I am trying to get a nutch crawler connected to an existing solrcloud install. I've already tested using a normal http type connection and know it works. i.e an entry in the index-writers.xml that looks like this:
<parameters>
<param name="type" value="http"/>
<param name="url" value="http://localhost:8983/solr/nutch"/>
<param name="weight.field" value=""/>
<param name="commitSize" value="1000"/>
<param name="auth" value="false"/>
</parameters>
Referencing the nutch IndexWriters documentation, it looks like I should just be able to change a few values to get nutch talking to solrcloud. Namely, type -> cloud, url -> zookeeper connection string and collection -> my collection name. As such, I've produced the following config which does not work:
<parameters>
<param name="type" value="cloud"/>
<param name="url" value="<some_ip>:2181,<some_ip>:2181,<some_ip>:2181/some_name"/>
<param name="collection" value="nutch"/>
<param name="weight.field" value=""/>
<param name="commitSize" value="1000"/>
<param name="auth" value="false"/>
</parameters>
The value of url comes directly from my solrcloud admin panel where it provides a zookeeper connection string. However, the nutch docs for the url parameter state:
Defines the fully qualified URL of Solr into which data should be indexed.
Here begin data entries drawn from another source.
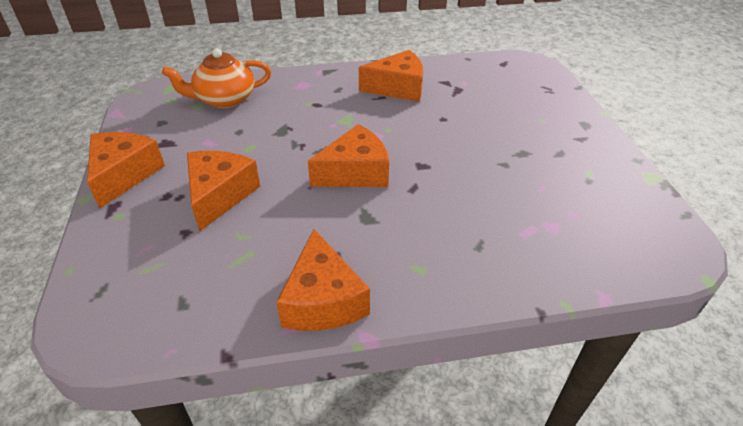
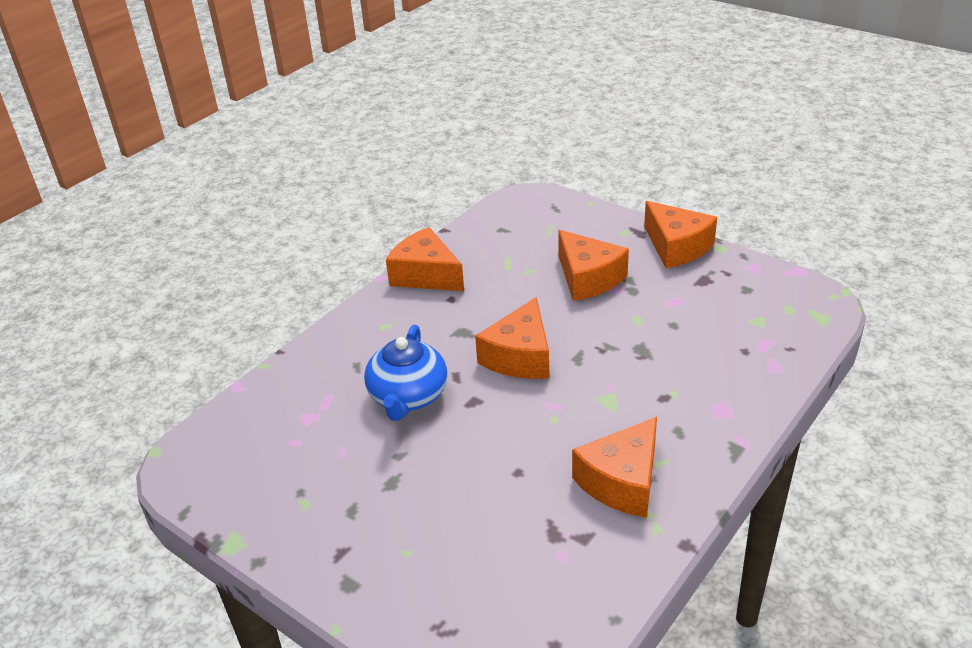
camera: 140 degrees right, 5 degrees down
(224, 99) = (750, 341): orange teapot -> none
(462, 194) = (408, 396): none -> blue teapot

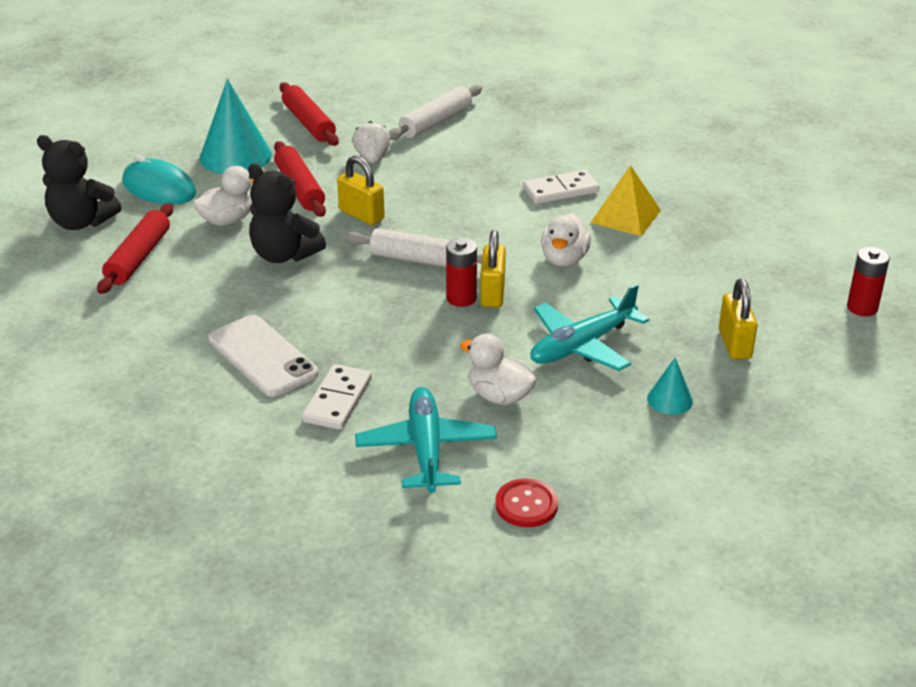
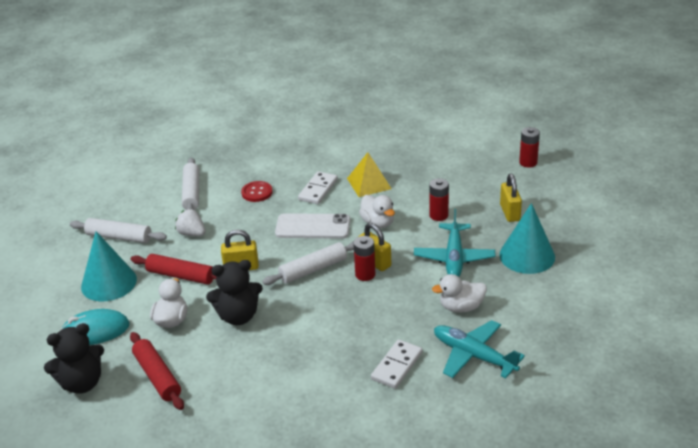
camera: 45 degrees left, 0 degrees up
(262, 356) = (323, 374): white phone -> white phone (313, 227)
(308, 123) = (119, 237): red rolling pin -> white rolling pin
(337, 400) = (396, 366): white domino -> white domino turned 60 degrees clockwise
(526, 505) = (553, 345): red button -> red button (257, 192)
(644, 294) = (438, 215): none -> red battery
(670, 400) = (527, 256): turquoise cone -> turquoise cone, size x2.01
(734, 344) = (510, 212): yellow padlock -> yellow padlock turned 45 degrees clockwise

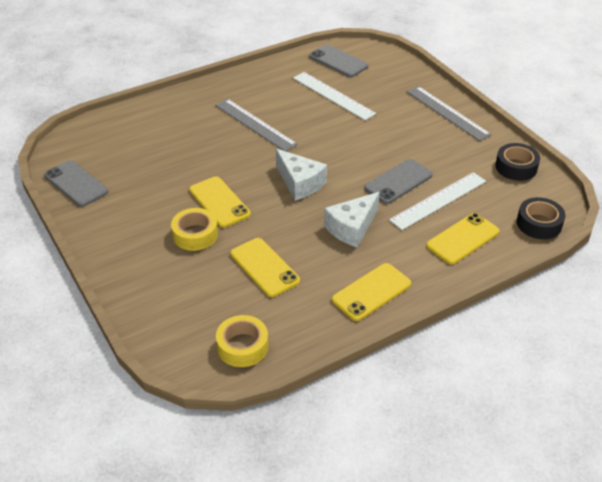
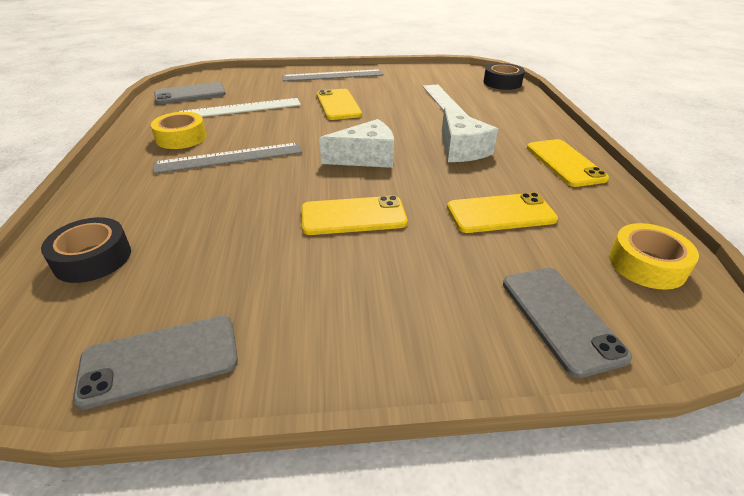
camera: 65 degrees left, 5 degrees down
(195, 234) = (406, 251): yellow tape -> yellow tape (181, 138)
(398, 182) = (408, 114): grey phone -> grey phone (561, 318)
(463, 239) = (506, 109): yellow phone -> yellow phone (338, 105)
(516, 167) = (428, 73): black tape -> black tape (92, 258)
Multiple URL can be provided using comma as a delimiter. When the value of type property is cloud, the URL should not include any collections or cores; just the root Solr path.
I assume that multiple urls must be for solrcloud but I can't find any examples of what the url parameter should look like for a solrcloud configuration. What is the proper format for a solrcloud url in my index-writers.xml config?